Problem requirements => Repeat the lines from the line with "Kriegen zwischen Byzanz und d" to the line with "Nach ihm erscheint mir Bulgari" in the listing below, keeping both end lines and adding nothing.
** Task input follows **
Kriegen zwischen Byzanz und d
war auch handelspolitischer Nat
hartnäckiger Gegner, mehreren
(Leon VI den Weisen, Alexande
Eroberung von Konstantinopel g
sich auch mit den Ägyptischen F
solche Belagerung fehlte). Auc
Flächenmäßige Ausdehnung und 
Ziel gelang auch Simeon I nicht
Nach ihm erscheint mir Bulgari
** End of Task input **
** Task input follows **
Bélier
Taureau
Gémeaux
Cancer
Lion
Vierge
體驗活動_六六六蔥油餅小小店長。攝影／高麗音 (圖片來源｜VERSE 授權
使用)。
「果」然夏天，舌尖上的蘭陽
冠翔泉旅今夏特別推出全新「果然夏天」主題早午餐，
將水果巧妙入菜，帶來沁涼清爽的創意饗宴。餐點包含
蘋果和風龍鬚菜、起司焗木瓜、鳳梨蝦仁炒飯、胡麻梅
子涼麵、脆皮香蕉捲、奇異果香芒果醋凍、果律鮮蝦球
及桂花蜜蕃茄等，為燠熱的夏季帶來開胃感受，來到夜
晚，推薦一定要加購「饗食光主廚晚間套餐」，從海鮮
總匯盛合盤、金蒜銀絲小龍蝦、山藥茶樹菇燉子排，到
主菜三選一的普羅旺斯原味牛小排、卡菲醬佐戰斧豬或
** End of Task input **
** Task input follows **
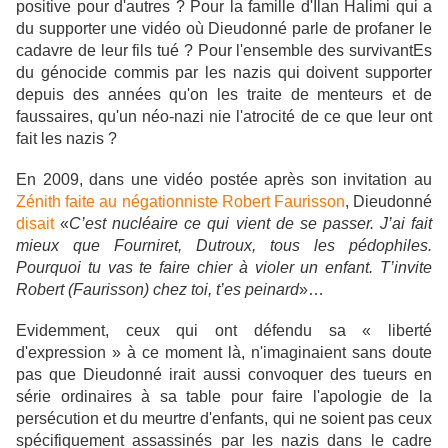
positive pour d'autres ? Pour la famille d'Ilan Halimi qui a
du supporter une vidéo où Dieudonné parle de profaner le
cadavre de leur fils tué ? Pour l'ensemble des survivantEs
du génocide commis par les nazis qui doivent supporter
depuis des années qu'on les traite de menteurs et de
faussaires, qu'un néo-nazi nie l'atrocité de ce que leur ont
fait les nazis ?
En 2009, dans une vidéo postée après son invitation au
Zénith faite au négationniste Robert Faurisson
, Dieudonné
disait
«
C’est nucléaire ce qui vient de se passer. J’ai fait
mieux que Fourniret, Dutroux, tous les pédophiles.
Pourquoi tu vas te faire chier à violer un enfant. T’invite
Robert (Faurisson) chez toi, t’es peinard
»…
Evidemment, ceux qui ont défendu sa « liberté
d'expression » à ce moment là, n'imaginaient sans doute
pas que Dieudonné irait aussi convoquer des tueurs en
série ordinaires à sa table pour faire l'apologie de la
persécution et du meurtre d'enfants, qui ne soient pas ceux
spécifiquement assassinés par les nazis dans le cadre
** End of Task input **
Response below =>
Kriegen zwischen Byzanz und d
war auch handelspolitischer Nat
hartnäckiger Gegner, mehreren
(Leon VI den Weisen, Alexande
Eroberung von Konstantinopel g
sich auch mit den Ägyptischen F
solche Belagerung fehlte). Auc
Flächenmäßige Ausdehnung und 
Ziel gelang auch Simeon I nicht
Nach ihm erscheint mir Bulgari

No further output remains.